Torunianie jechali na mecz w dobrych humorach - podbudowani dobrymi wynikami w końcówce fazy zasadniczej chcieli sprawić urodzinowy prezent kierownikowi Przemysławowi Bomastkowi. Były toruński hokeista skończył w środę 44 lata.
Pierwsza tercja zakończyła się bezbramkowo. Obie ekipy grały po kilkadziesiąt sekund w przewadze (kary Wanata i K. Kalinowskiego), ale nie wykorzystały okazji.
W drugiej tercji oświęcimianie widząc, że to nie przelewki (poprzednie dwa mecze z KH Energa wygrali dopiero po karnych i dogrywce) rzucili się do ataków. W końcu w 25. min. Dziukow strzałem z bliskiej odległości przełamał świetnie spisującego się Ekholma Rosena. A krótko przed przerwą gospodarze zdobyli dwa kolejne gole. Najpierw świetną kontrę i sytuację sam na sam wykorzystał Denyskin, a potem Pangiełow, podczas gry czterech na czterech wykorzystał świetne podanie Padakina. To rozstrzygnęło losy meczu.

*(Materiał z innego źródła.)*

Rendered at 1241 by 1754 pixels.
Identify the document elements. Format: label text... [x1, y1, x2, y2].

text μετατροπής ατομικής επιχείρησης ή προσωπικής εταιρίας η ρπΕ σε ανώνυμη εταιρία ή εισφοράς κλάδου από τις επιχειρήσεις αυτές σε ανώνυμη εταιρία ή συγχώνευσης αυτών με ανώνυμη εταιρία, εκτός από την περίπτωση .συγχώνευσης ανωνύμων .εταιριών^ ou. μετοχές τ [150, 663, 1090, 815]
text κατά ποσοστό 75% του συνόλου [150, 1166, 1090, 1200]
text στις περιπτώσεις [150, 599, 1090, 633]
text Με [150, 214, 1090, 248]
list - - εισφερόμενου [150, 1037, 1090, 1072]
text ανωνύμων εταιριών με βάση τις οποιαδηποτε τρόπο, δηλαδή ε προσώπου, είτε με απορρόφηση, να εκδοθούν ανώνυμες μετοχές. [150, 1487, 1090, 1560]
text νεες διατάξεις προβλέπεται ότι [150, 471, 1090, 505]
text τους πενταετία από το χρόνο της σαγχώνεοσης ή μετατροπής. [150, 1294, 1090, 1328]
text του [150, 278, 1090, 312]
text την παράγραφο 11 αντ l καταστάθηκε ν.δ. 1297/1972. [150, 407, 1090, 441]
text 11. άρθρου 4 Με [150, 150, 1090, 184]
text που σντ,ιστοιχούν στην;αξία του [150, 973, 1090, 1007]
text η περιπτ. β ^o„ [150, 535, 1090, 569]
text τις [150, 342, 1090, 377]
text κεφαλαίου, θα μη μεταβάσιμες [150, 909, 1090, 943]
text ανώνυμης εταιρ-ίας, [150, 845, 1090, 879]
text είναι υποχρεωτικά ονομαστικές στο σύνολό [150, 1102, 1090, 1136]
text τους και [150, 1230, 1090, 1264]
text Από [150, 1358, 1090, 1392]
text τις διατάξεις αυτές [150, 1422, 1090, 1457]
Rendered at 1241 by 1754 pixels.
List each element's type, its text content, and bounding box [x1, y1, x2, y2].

W trzeciej tercji torunianie stworzyli kilka dobrych okazji, ale ostatecznie stracili jeszcze dwie bramki, w tym ostatnią do pustej bramki na ponad dwie minuty przed końcem, podczas kary Diukowa i gry 6 na 4. Na koniec jeszcze Zieliński dostał karę meczu za brutalny atak na M. Noworytę.
Unia Oświęcim - KH Energa Toruń 5:0 (0:0, 3:0, 2:0)
1:0 Roman Diukow - Alexander Szczechura, Michael Cichy (25:17), 2:0 Andrij Denyskin - Filipp Pangiełow-Jułdaszew (37:39), 3:0 Filipp Pangiełow-Jułdaszew - Pawło Padakin, Kristaps Jākobsons (39:03, 4 na 4), 4:0 Pawło Padakin - Andrij Denyskin, Krystian Dziubiński (51:04), 5:0 Tommi Laakso - Aleksandrs Jerofejevs (57:41, w osłabieniu, do pustej bramki)
Drugi mecz - już w czwartek o godz. 18, też w Oświęcimiu. Potem rywalizacja przeniesie się do Torunia, gdzie zaplanowano spotkania w niedzielę (godz. 17) i poniedziałek (18.30). Do półfinału awansuje ten zespół, który wygra cztery mecze.